À partir de son troisième roman, il nuance son objectivité et introduit des analyses psychologiques subtiles de ses personnages, ce qui permet de très beaux portraits.

Léon Tolstoï dira d'Une vie " C'est le plus grand chef-d'œuvre de la littérature française, après" Les Misérables ".

Les "contes de la bécasse" débutent par la "Bécasse", une nouvelle très courte qui met en scène "le vieux baron des RAVOTS qui avait été pendant 40 ans le roi des chasseurs de sa province. Mais depuis 5 à 6 années une paralysie des jambes le cloue à son fauteuil et il ne peut plus tirer que des pigeons de la fenêtre de son salon ou du haut de son grand perron. Cette nouvelle dépeint un rite singulier et débouche sur 16 récits parfois cruels pour les soirées après la chasse, les longues marches, l'attente et la fatigue du jour. Ce sont des histoires de la campagne, de cette Normandie natale que l'auteur évoque avec une tendresse narquoise et la recherche du plaisir et où il chasse l'anecdote comme d'autres y tirent la bécasse.

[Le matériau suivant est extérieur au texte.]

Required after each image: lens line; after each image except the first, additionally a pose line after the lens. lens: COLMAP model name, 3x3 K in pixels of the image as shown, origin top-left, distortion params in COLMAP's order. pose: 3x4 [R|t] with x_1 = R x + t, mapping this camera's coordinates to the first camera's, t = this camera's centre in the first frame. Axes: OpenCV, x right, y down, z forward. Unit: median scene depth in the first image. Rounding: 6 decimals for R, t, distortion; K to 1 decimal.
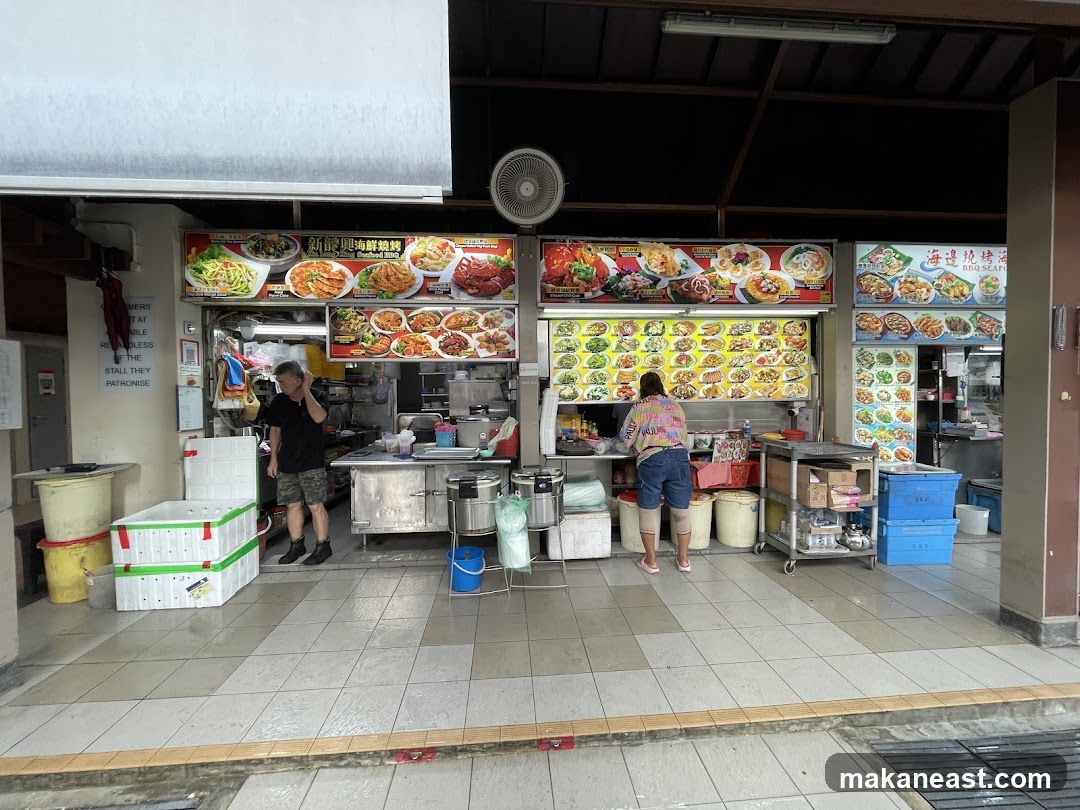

Paysans rusés, fermiers misérables, chasseurs bons vivants, à travers cette galerie de personnages solidement campés, ces contes du terroir normand dépeignent un réel saisissant, l'humanité avec toutes ses turpitudes, en mêlant tous les registres, du comique au burlesque en passant par le drame et la tragédie. Souvent le dénominateur commun, c'est l'argent. On perd un chien (Pierrot) ou un bras (En mer) parce qu'on est regardant -inversement on perd un fils en échange d'une rente mensuelle (Aux champs) -l'argent joue ici un rôle de perversion car il n’est pas la rémunération d'un travail. Dans "Les sabots" l'exemple est poussé à l’extrême. Des parents n'hésitent pas à prostituer leur fille pour capter un héritage.

Cette âpreté au gain va de pair avec un courage, une détermination parfois inutiles (La rempailleuse - La folle - Le testament) où ce sont des femmes qui sont les personnages principaux.

Une galerie sans concession dépeignant les 7 péchés capitaux, mais sans jamais avoir de visées moralisatrices.